(EXTRACT)
Italian Food and Flavours

saffron: Zafferano

 At Italian Food and Flavours we are always interested in local artisan food producers.  Lo Zaff is an organic farm run by a hard working  Dutch couple, Annemieke and Casper, which produces top quality saffron. A spice that turns everything magically yellow, tastes bitter sweet in a honey and hay way and is full of antioxidants!

They have recently finished their annual  harvesting of the saffron crocuses which meant every morning the flowers being picked at sunrise and groups of volunteers then carefully removing the red stigmas by hand and discarding the remainder of the flower. Only using the red stigmas where the colour and flavour is more intense results in high grade saffron.

The saffron strands are then  dried and packed for sale direct to the consumer. This is the only saffron we would use to cook with and I highly recommend you contact them through their facebook page –

Delicious Nature – Organic farm – and buy direct from them. They sell the saffron beautifully packaged. See the products on their fb shop.

Their latest saffron product  is torrone allo zafferano and it’s proving to be very popular!

  A lot of hard work goes into the whole process from planting the bulbs to harvesting the saffron,  but Lo Zaff are passionate about producing the best possible organic saffron.  About 180 – 250 flowers make one gram of saffron so its a precious commodity.

Preparing Saffron for use in cooking:

Before cooking with saffron it needs to be steeped in hot water for 24 hours to release the flavour and colour of the threads

Preferred Method – For every teaspoon of saffron, add 3 teaspoons of liquid; using a spoon make sure that the saffron threads get properly soaked (do not crush the threads). The mixture can be left soaking for as long as 24 hours.
(End EXTRACT)
▸ **ACTIVITY 1**
Answer these from the saffron article:
(a) Who runs Lo Zaff?
(b) About how many flowers make one gram of saffron?
(c) For how long does saffron need to be steeped in hot water before cooking?
▸ **ACTIVITY 2**
Please repeat the part of the saffron article that begins at the words "At Italian Food" and stops after "high grade saffron.".
None of the entries is needed for this work.
(DATA LISTING)
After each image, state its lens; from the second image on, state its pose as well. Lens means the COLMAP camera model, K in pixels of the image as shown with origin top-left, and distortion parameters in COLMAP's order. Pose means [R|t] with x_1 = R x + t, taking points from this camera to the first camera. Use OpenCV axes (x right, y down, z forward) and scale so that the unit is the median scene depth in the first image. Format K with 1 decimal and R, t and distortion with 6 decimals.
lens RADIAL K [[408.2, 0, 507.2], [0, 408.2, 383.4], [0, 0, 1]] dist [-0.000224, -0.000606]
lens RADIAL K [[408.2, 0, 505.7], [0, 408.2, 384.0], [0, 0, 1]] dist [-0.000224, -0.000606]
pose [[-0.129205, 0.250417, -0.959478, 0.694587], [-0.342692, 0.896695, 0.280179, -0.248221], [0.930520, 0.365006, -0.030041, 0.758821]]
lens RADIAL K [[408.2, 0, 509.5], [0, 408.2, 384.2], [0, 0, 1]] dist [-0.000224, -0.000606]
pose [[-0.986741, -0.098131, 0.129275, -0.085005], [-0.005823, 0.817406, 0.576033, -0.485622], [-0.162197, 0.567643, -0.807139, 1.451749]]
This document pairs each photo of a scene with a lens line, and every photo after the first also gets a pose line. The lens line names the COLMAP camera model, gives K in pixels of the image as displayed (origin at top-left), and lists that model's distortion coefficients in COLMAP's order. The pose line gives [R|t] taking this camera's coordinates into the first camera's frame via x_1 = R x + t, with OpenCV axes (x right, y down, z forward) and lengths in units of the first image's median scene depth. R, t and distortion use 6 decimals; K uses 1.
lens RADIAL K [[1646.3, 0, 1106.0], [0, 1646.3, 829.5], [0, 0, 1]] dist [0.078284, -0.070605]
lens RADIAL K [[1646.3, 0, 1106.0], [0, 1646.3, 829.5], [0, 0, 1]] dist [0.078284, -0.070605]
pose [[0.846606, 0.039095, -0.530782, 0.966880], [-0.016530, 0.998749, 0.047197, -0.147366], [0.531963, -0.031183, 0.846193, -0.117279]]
(End DATA LISTING)
▸ **OUTPUT 1**
(a) A Dutch couple, Annemieke and Casper.
(b) About 180–250 flowers.
(c) For 24 hours.

▸ **OUTPUT 2**
At Italian Food and Flavours we are always interested in local artisan food producers.  Lo Zaff is an organic farm run by a hard working  Dutch couple, Annemieke and Casper, which produces top quality saffron. A spice that turns everything magically yellow, tastes bitter sweet in a honey and hay way and is full of antioxidants!

They have recently finished their annual  harvesting of the saffron crocuses which meant every morning the flowers being picked at sunrise and groups of volunteers then carefully removing the red stigmas by hand and discarding the remainder of the flower. Only using the red stigmas where the colour and flavour is more intense results in high grade saffron.